Gott in der Person Jesu Christi - Jesus Christus: Der entgültige Bote Gottes


Seminararbeit, 2005
14 Seiten, Note: 2,0

Leseprobe

Inhaltsverzeichnis

0. Einleitung

1. Jesus von Nazareth
1.1 Wer ist dieser Jesus von Nazareth? Eine Frage, die nicht endet
1.2 Zu welchem Gott bekennt er sich?

2. Engel als Boten Gottes
2.1 Das Bild des Engels
2.2 Die Kommunikation Gottes mit den Menschen

3. Gott in Jesus Christus
3.1 Ist in Jesus von Nazareth Gott zu finden?
3.2 Gott der Vater
3.3 Jesus der Gottessohn

4. Jesu Leben
4.1 Das Reich Gottes
4.2 Die Auferstehung Jesu

5. Schluss

6. Literaturverzeichnis

0. Einleitung

Jesus von Nazareth steht in einem einmaligen, besonderen Verhältnis zu Gott Vater.[1] Er ist in der Schrift derjenige, der von Gott her zu uns kommt, der zu Gott seinem Vater betet und der opfernd vor Gott steht. Der himmlische Vater ist das Du des Menschen Jesus. Das Innere Jesu ist das Erfülltsein von diesem Du, von Gott dem Vater.[2]

Das Thema „Gott in der Person Jesu Christi. Jesus Christus: Der entgültige Bote Gottes“ ist einzuordnen in die Christologie und Soteriologie. Absicht dieser Arbeit ist es, festzustellen, inwiefern Gott in der Person Jesu Christi vorhanden ist und ob Jesus als der endgültige Bote Gottes bezeichnet werden kann. Die Schwerpunkte des Themas liegen in dem Dasein Gottes in der Person Jesu, seiner Botschaft und der Bezeichnungen Gott als den Vater und Jesus als den Gottessohn.

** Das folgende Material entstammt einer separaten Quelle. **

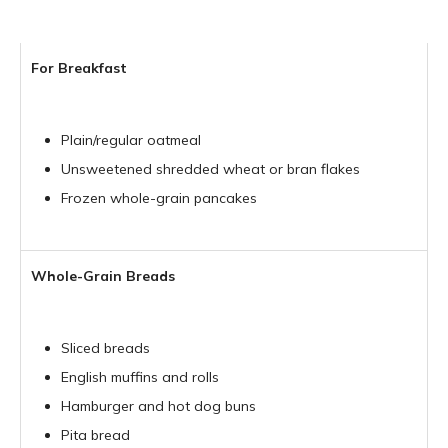
For Breakfast
Plain/regular oatmeal
Unsweetened shredded wheat or bran flakes
Frozen whole-grain pancakes
Whole-Grain Breads
Sliced breads
English muffins and rolls
Hamburger and hot dog buns
Pita bread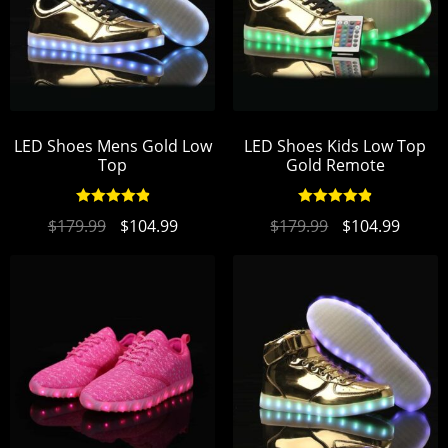
LED Shoes Mens Gold Low
LED Shoes Kids Low Top
Top
Gold Remote
Rated
4.94
Rated
4.94
$
179.99
$
104.99
$
179.99
$
104.99
out of 5
out of 5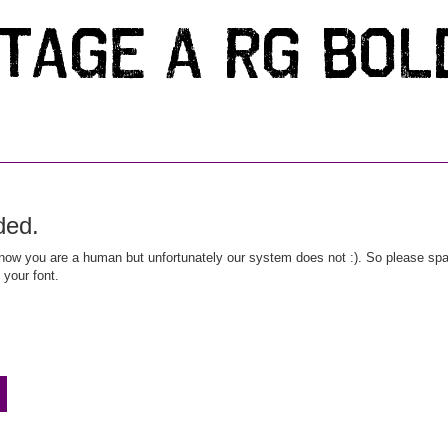
ded.
ow you are a human but unfortunately our system does not :). So please spar
 your font.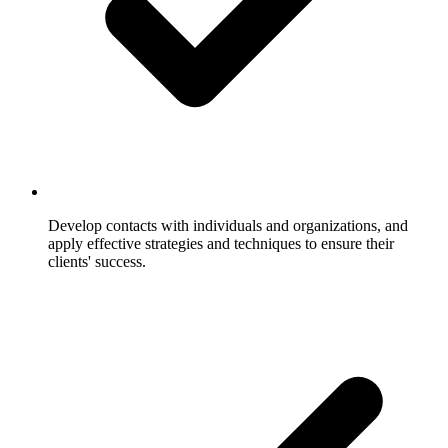
Develop contacts with individuals and organizations, and
apply effective strategies and techniques to ensure their
clients' success.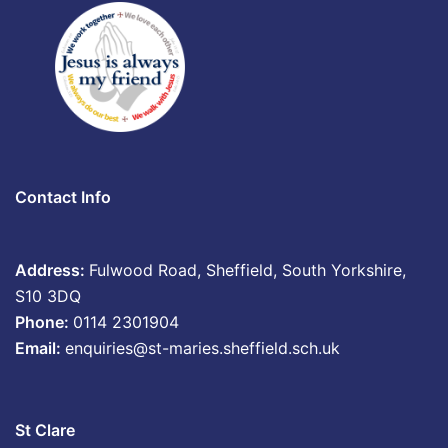
Contact Info
Address:
Fulwood Road, Sheffield, South Yorkshire,
S10 3DQ
Phone:
0114 2301904
Email:
enquiries@st-maries.sheffield.sch.uk
St Clare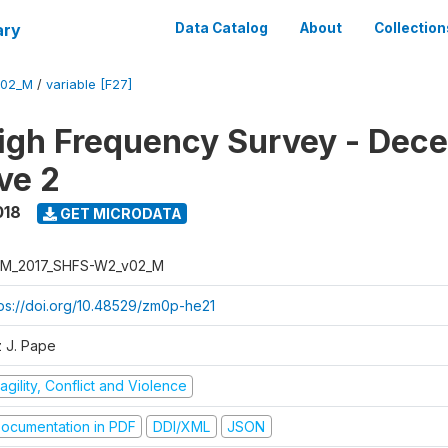
ary
Data Catalog
About
Collection
V02_M
/
variable [F27]
igh Frequency Survey - Dec
ve 2
018
GET MICRODATA
M_2017_SHFS-W2_v02_M
tps://doi.org/10.48529/zm0p-he21
z J. Pape
agility, Conflict and Violence
ocumentation in PDF
DDI/XML
JSON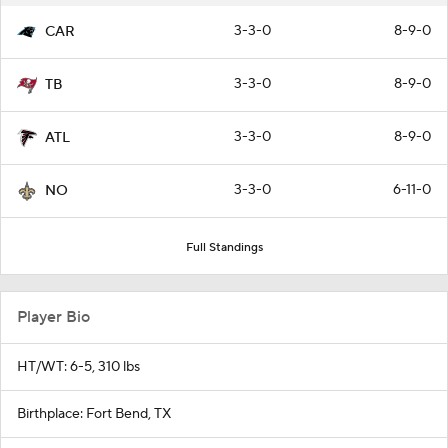
3-3-0
8-9-0
CAR
3-3-0
8-9-0
TB
3-3-0
8-9-0
ATL
3-3-0
6-11-0
NO
Full Standings
Player Bio
HT/WT: 6-5, 310 lbs
Birthplace: Fort Bend, TX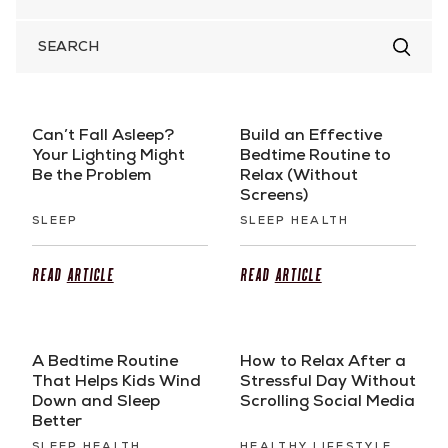
SEARCH
FOR
Can’t Fall Asleep?
Build an Effective
Your Lighting Might
Bedtime Routine to
Be the Problem
Relax (Without
Screens)
SLEEP
SLEEP HEALTH
Read
Article
Read
Article
A Bedtime Routine
How to Relax After a
That Helps Kids Wind
Stressful Day Without
Down and Sleep
Scrolling Social Media
Better
SLEEP HEALTH
HEALTHY LIFESTYLE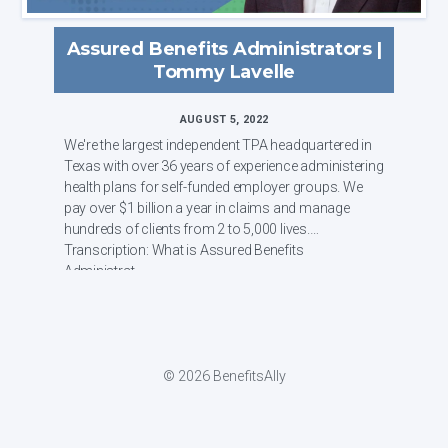
Assured Benefits Administrators |
Tommy Lavelle
AUGUST 5, 2022
We're the largest independent TPA headquartered in
Texas with over 36 years of experience administering
health plans for self-funded employer groups. We
pay over $1 billion a year in claims and manage
hundreds of clients from 2 to 5,000 lives.
Transcription: What is Assured Benefits
Administrat...
© 2026 BenefitsAlly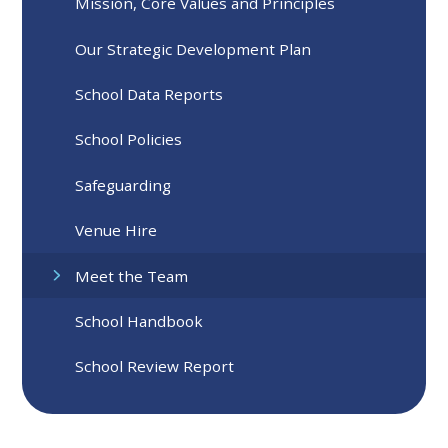
Mission, Core Values and Principles
Our Strategic Development Plan
School Data Reports
School Policies
Safeguarding
Venue Hire
Meet the Team
School Handbook
School Review Report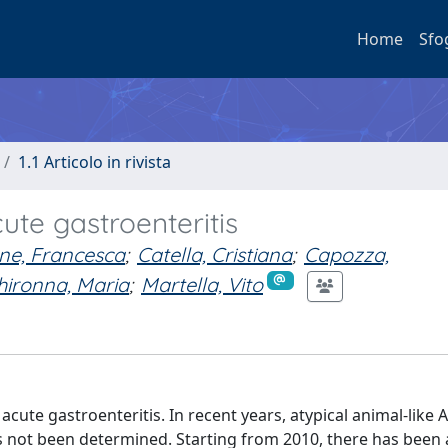
Home
Sfo
1.1 Articolo in rivista
cute gastroenteritis
ne, Francesca
;
Catella, Cristiana
;
Capozza,
hironna, Maria
;
Martella, Vito
cute gastroenteritis. In recent years, atypical animal-like 
as not been determined. Starting from 2010, there has been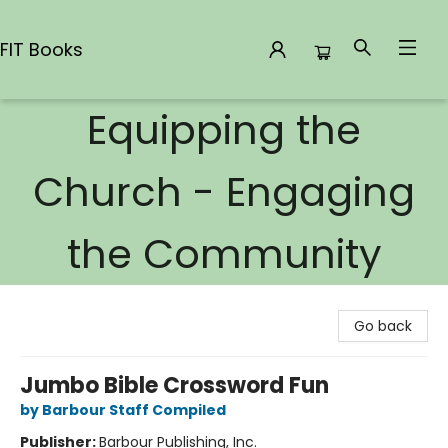
FIT Books
Equipping the
FIT Books
Church - Engaging
the Community
Go back
Jumbo Bible Crossword Fun
by Barbour Staff Compiled
Publisher:
Barbour Publishing, Inc.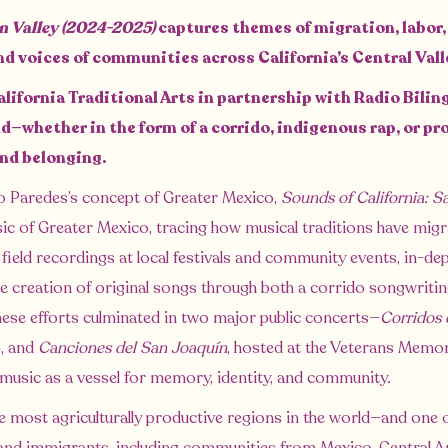
in Valley (2024-2025)
captures themes of migration, labor, 
nd voices of communities across California’s Central Val
alifornia Traditional Arts in partnership with Radio Bilin
—whether in the form of a corrido, indigenous rap, or p
and belonging.
o Paredes’s concept of Greater Mexico,
Sounds of California: S
sic of Greater Mexico, tracing how musical traditions have migra
s field recordings at local festivals and community events, in-de
 the creation of original songs through both a corrido songwri
hese efforts culminated in two major public concerts—
Corridos 
, and
Canciones del San Joaquín
, hosted at the Veterans Memo
 music as a vessel for memory, identity, and community.
e most agriculturally productive regions in the world—and one of 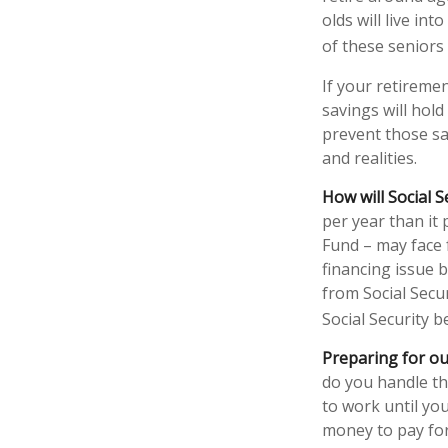
olds will live in
of these seniors
If your retiremen
savings will hold
prevent those sa
and realities.
How will Social S
per year than it
Fund – may face 
financing issue b
from Social Secur
Social Security b
Preparing for ou
do you handle th
to work until yo
money to pay for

Zunächst wird dargestellt, wer Jesus von Nazareth ist und zu welchem Gott er sich bekennt. Danach werden Engel als Boten Gottes zur Kommunikation mit dem Menschen erläutert. Darauf folgt ein wichtiger Punkt dieser Arbeit, nämlich die Frage nach der Person Gottes in Jesus Christus. Hierbei wird zunächst die Frage bearbeitet, ob Gott in Jesus zu finden ist. Anschließend werden die Bezeichnungen „Vater“ und „Gottessohn“ erläutert. Abschließend wird Bezug auf das Leben Jesu genommen. Hierbei werden das Reich Gottes und die Auferstehung Jesu näher betrachtet.

1. Jesus von Nazareth

1.1 Wer ist dieser Jesus von Nazareth? Eine Frage, die nicht endet

Die Frage danach, wer Jesus war, ist im Laufe der Jahrhunderte nicht verstummt und auch das Geheimnis seiner Existenz ist nicht gelöst. Im 19. Jahrhundert glaubte man viele Rätsel um das Auftreten Jesu gelöst zu haben. Die Geschichte der Verbreitung der Jesus-Bewegung schien belegt werden zu können und zahlreiche Biographien über Jesus von Nazareth erschienen. Im 20. Jahrhundert jedoch wurde der historische Halt in vielen Punkten unsicher. Die Quellen sind weder als Bericht noch als Reportage gedacht, sondern dazu gehört viel Interpretation, viel Kredit, den die Jünger Jesus nachher gegeben haben und als einen sehr wichtigen Punkt der große Glaube, dass mit Jesus neue Zeiten angebrochen sind. Letztendlich kamen wir zu der Schlussfolgerung, dass es nicht um den historischen Jesus, sondern um den Jesus des Glaubens geht, den verkündeten Christus. Nun tritt auch darin seit den 60er Jahren ein Umschwung ein. Einige Theologen haben unter Anführung von Exegeten die Erzählung über Jesus erneut komponiert und stellten dabei die Geschichte einer jüdischen Reformbewegung in den Vordergrund, die in Jesus von Nazareth den endgültigen Durchbruch erlangt.[3]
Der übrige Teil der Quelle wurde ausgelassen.